When he first took office O’Neill was seen as loath to get offside with Canberra. More recently was keen ‘to be seen’ to stand up to Australian demands. Now he has backed down and accepted Australia’s advice on holding elections. Insiders tell 36th Parallel that in private O’Neill is an impressive strategic thinker, but there is a public perception, at least in some influential quarters, that he appears indecisive, committing to a plan only to reverse his decision a little later on. To illustrate this, it has been pointed out that since O’Neill took office PNG has been nothing short of erratic in its revolving door approach to diplomatic appointments. O’Neill appears to be pulled in numerous directions–he needs to keep his supporting coalition intact and in a dominant political position, but he also needs to maintain the trust and support of Australia, New Zealand and Fiji in site of the tensions between them. Then there  is the pressure to appear strong, staunch and independent. Those in foreign affairs circles speak of other new politicians with leadership potential.
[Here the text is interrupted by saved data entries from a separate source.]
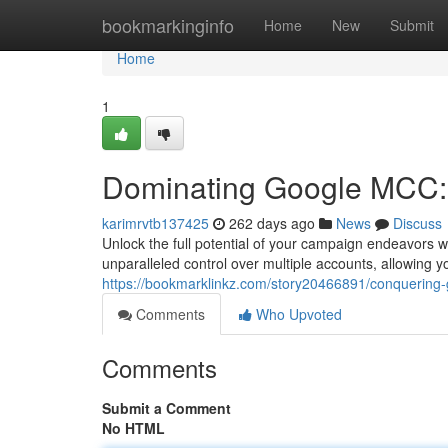
Home
bookmarkinginfo
Home
New
Submit
Home
1
Dominating Google MCC:
karimrvtb137425
262 days ago
News
Discuss
Unlock the full potential of your campaign endeavors 
unparalleled control over multiple accounts, allowing yo
https://bookmarklinkz.com/story20466891/conquering
Comments
Who Upvoted
Comments
Submit a Comment
No HTML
They also speak of how the wily Grand Chief Sir Michael Somare’s era has passed. But whoever may be lurking in the wings, for the moment O’Neill is Canberra (and thus Wellington)’s preferred man.

In Summary: Australia’s dilemma is that it cannot sit idly by as PNG’s power factions become institutionalized fractures – Australia has too much at stake both territorially and economically to risk chaos becoming a reality on its border. But if the Australian Government moves to force Papua New Guinea’s politicians to resolve the crisis it risks igniting a serious diplomatic stand-off that would only drive PNG’s fragile political fraternity into sub-regional isolation. Australia, and regional players like New Zealand must have an operational plan on how best to restore order should Papua New Guinea’s elections fail to give closure to the O’Neill versus Somare scrap. That may or may not involve the Pacific Island Forum or other multinational agencies. But for now, at least publicly, Australia and New Zealand deny that any contingency plan exists, and that the limits of their intervention are diplomatic rather than military.

Futures Forecast: Growing short term instability, with possible civil unrest flaring in the lead up to and immediate post General Election period of late June early July.

Stability Score: 4 (low). Stability scores range from 1 (very low) to 10 (high). Papua New Guinea has a low score of four because continued investor confidence and interest in raw material extraction partially mitigates the impact of the political crisis.